Trecho citado:
Também foram responsabilizados secretários, gestores, técnicos e uma pessoa jurídica. Auditores alertam para maiores riscos com concessão do Dmae

TCE responsabiliza Melo e Marchezan por falhas no sistema de proteção contra cheias em 2024
Centro Histórico em 16 de maio de 2024 | Foto: Giulian Serafim/PMPA

O Tribunal de Contas do Estado (TCE) concluiu um processo de auditoria sobre as falhas no sistema de proteção de cheias de Porto Alegre frente à enchente de 2024. A conclusão dos auditores é que, mesmo que a enchente tenha sido um “evento climático extremo” inevitável, agentes públicos e privados têm responsabilidades sobre os impactos da cheia. 

O relatório justifica a conclusão ao apontar que o nível do Guaíba durante a enchente não atingiu o nível de referência projetado em 1970, quando da construção do sistema de proteção de cheias (SPCC). O texto afirma ainda que o sistema de proteção começou a falhar antes mesmo que as cotas atingissem o nível da cheia história de 1941. 

“Logo, quando se analisa o funcionamento e as falhas do SPCC, afasta-se de plano a excludente de responsabilidade em razão da força maior pela excepcionalidade do evento climático de 2024”, diz o relatório. 

O objetivo da auditoria era identificar as causas e responsabilidades pelas falhas do SPCC sob encargo do Departamento Municipal de Água e Esgotos (Dmae). Foram analisados principalmente os exercícios de 2018 a 2024, mas documentos mais antigos também foram levados em conta.

Avenida Mauá em 16 de maio de 2024 | Foto: Giulian Serafim/PMPA

Os auditores correlacionam os impactos na cidade com as falhas no sistema de estruturas e equipamentos, analisando três aspectos: a adequação conceitual dos projetos e das obras do sistema construído; o planejamento e execução da manutenção destas estruturas; e a gestão e organização municipal para efetivação do sistema de proteção.

O relatório, ao qual a Matinal teve acesso, ainda conclui que, frente à crise climática, os agentes públicos e privados carregam a responsabilidade de incrementar os sistemas de proteção: “E mais: passados 50 anos desde a concepção do SPCC e diante do cenário atual, marcado por mudanças climáticas e pela maior frequência de eventos extremos, seria esperado que esse nível de proteção fosse, no mínimo, mantido ou ampliado desde então – o que não ocorreu”.

Ao todo, o relatório sugere que 33 pessoas sejam intimadas para prestar esclarecimentos ou defesa. 

Embora a auditoria não vise apurar danos financeiros ou imputar responsabilidades de ressarcimento, o relatório sugere a aplicação de penalidade de multa proporcional ao dano causado ao erário a todos os responsáveis citados. O documento também esclarece que a conclusão desta auditoria não impede que o controle externo, posteriormente, relacione os montantes financeiros às condutas apuradas nesta investigação.

O TCE ainda sugere que o Controle Interno do Município de Porto Alegre tome ciência do processo e acompanhe as determinações e recomendações do tribunal. O relatório deve ser encaminhado à Câmara de Vereadores e à Comissão Parlamentar de Inquérito (CPI) do Dmae, bem como ao Ministério Público (MP).

Tarefas a realizar:
1. Segundo a reportagem sobre a auditoria do TCE, quais aspectos os auditores analisaram ao correlacionar os impactos na cidade com as falhas do sistema? Enumere todos.
2. Prossiga a reportagem sobre a auditoria do TCE a partir do ponto em que ela termina.

Dados de origem:
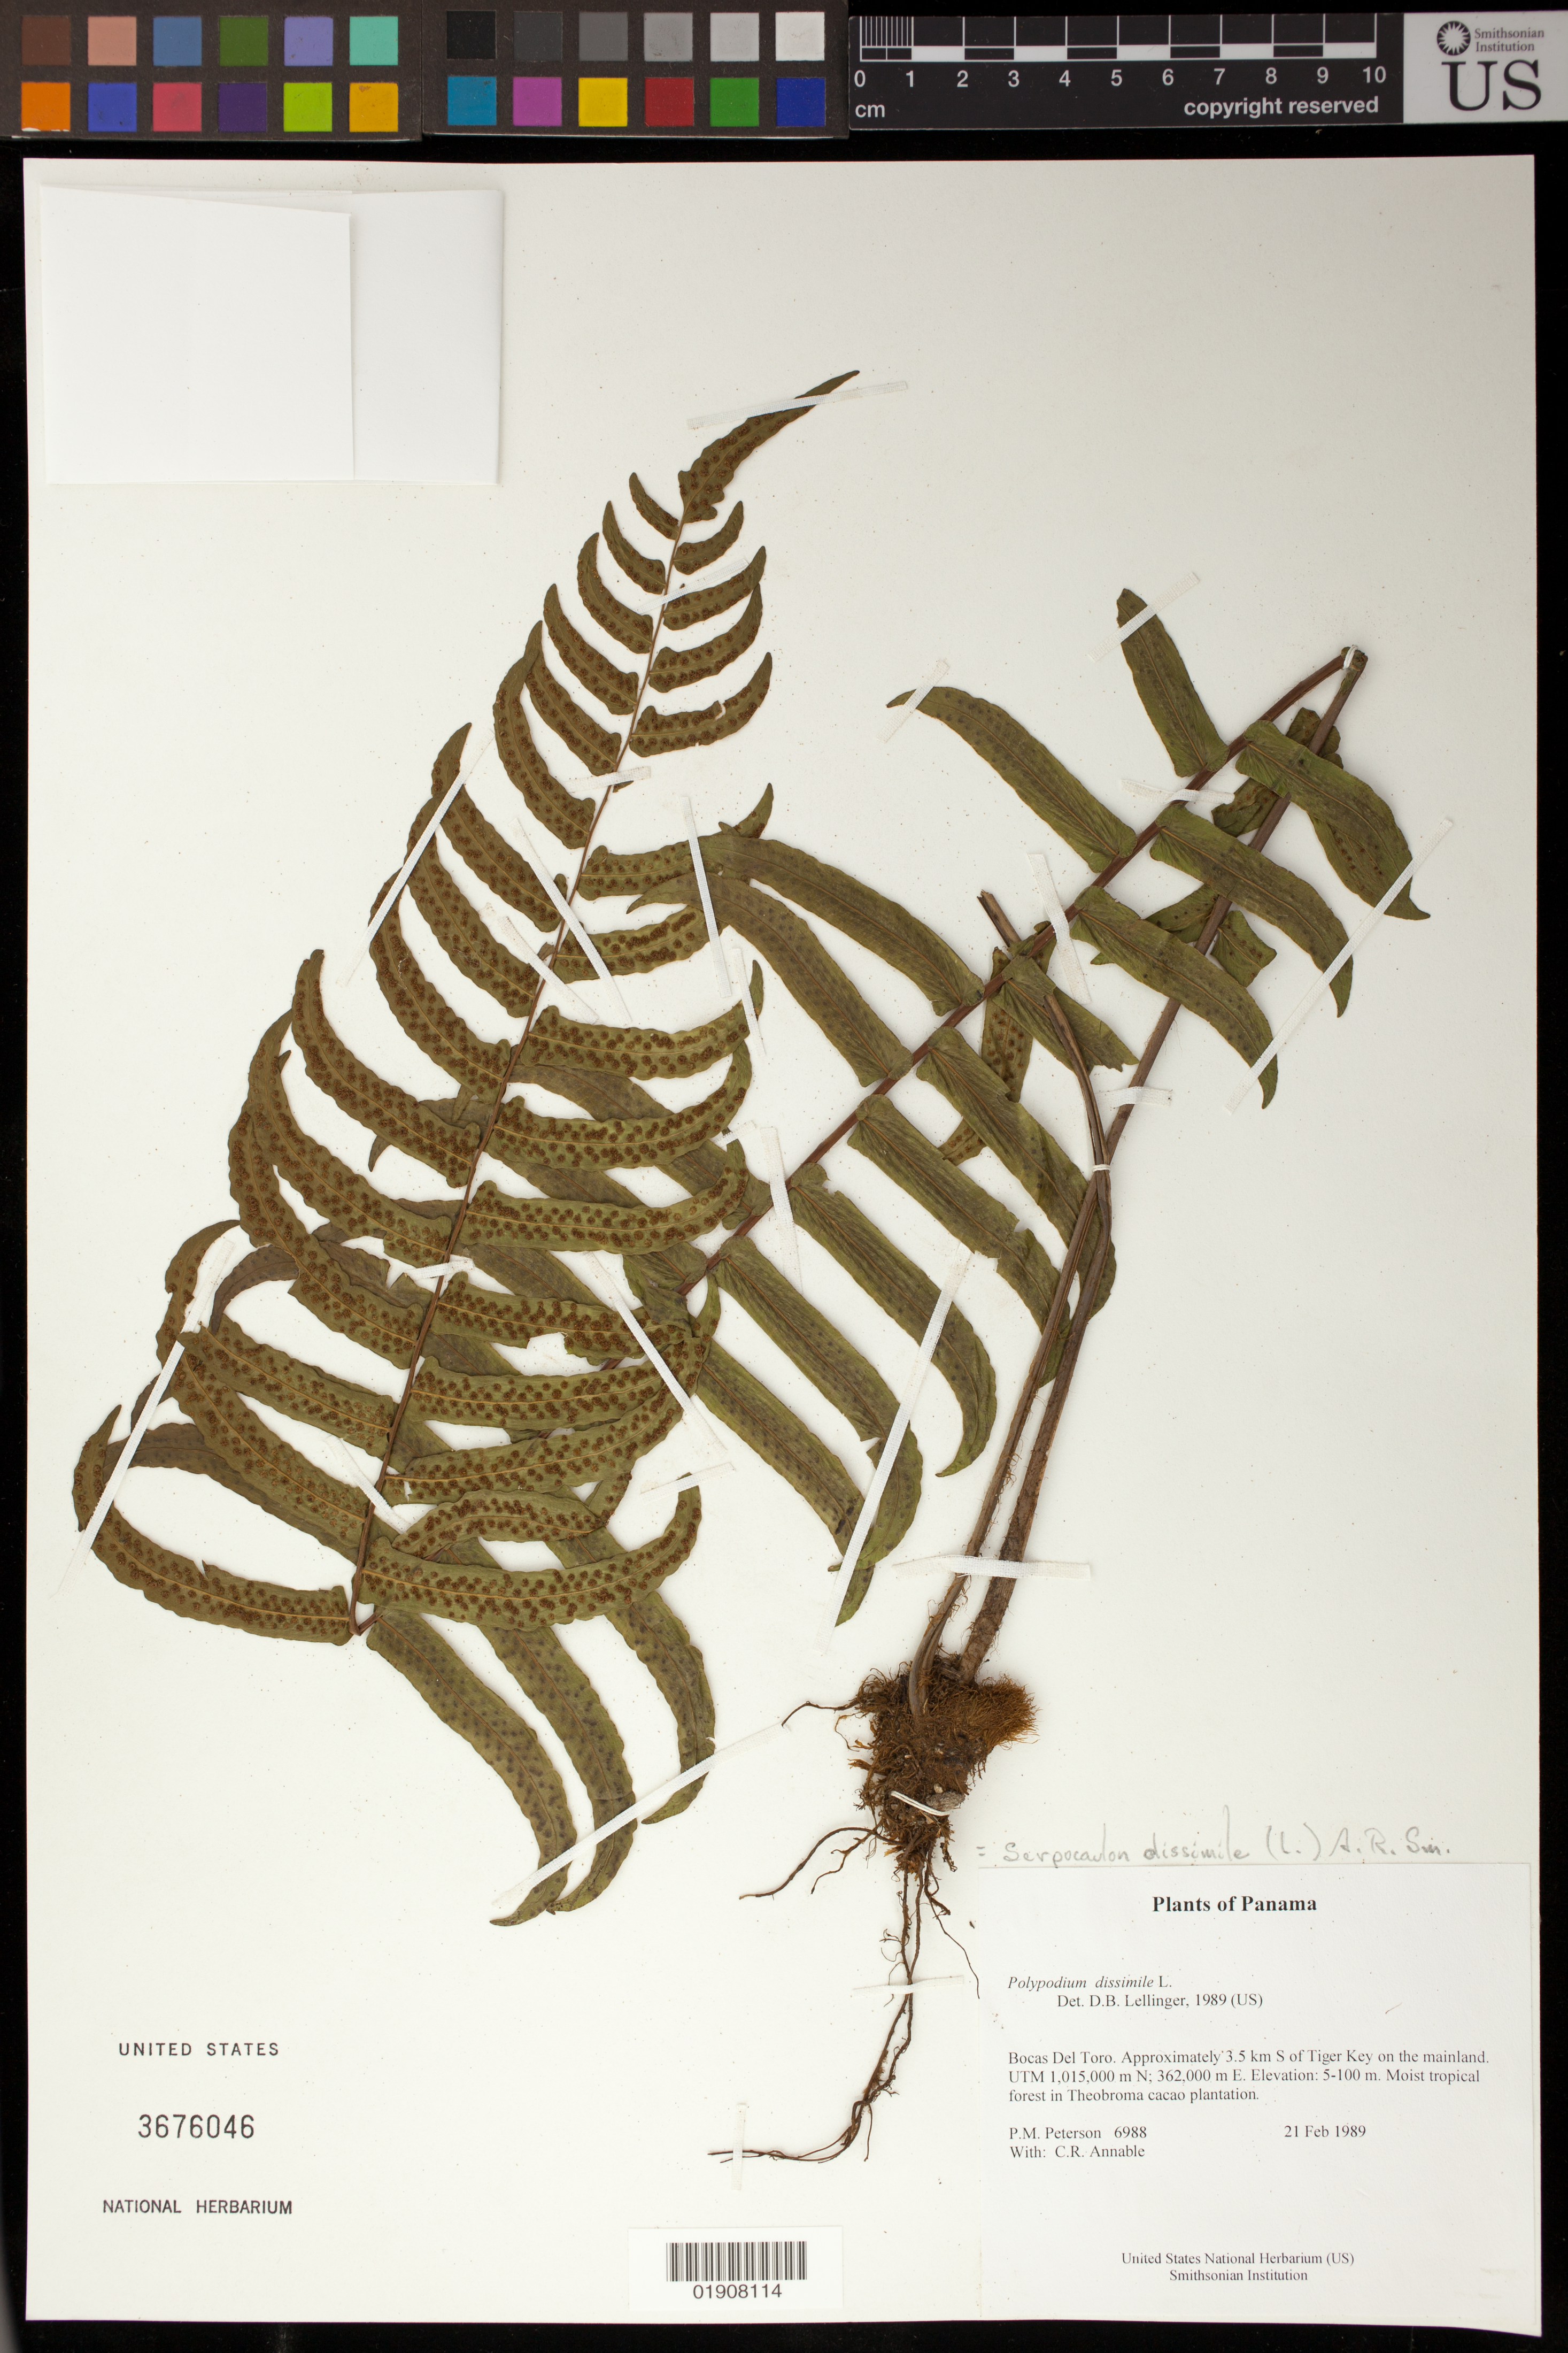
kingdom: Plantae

Respostas do exercício:
1.
- A adequação conceitual dos projetos e das obras do sistema construído
- O planejamento e a execução da manutenção dessas estruturas
- A gestão e a organização municipal para efetivação do sistema de proteção

2.
Melo e Marchezan responsabilizados por culpa grave ou erro grosseiro

Segundo o TCE, o risco de aumento de eventos extremos era previsível e, portanto, o sistema de proteção contra cheias deveria ter sido atualizado desde a década de 1970. Para o tribunal, Melo e Marchezan têm fartos indícios de caracterização de culpa grave ou erro grosseiro, por ações e omissões que levaram a uma “grave inobservância do dever de cuidado”. Secretários, gestores, técnicos e uma empresa também foram responsabilizados. 

Na gestão Marchezan, o relatório destaca que R$ 11 milhões não foram aplicados no âmbito no programa DrenaPOA, que visava qualificar a drenagem e proteção de cheias na capital, por falta de apresentação de projetos.

Quanto a Melo, os auditores citam como agravantes o fato de que o atual prefeito participou de eventos como a Conferência do Meio Ambiente, em 2022, em que foi signatário do documento final. Portanto, Melo tinha total conhecimento dos riscos que as mudanças climáticas traziam para Porto Alegre.

“O evento contou com a participação de vários especialistas na temática, cujas apresentações alertaram que o aquecimento global já era uma realidade em Porto Alegre e que as mudanças climáticas implicavam riscos de elevação do nível do Guaíba”, afirmam os auditores.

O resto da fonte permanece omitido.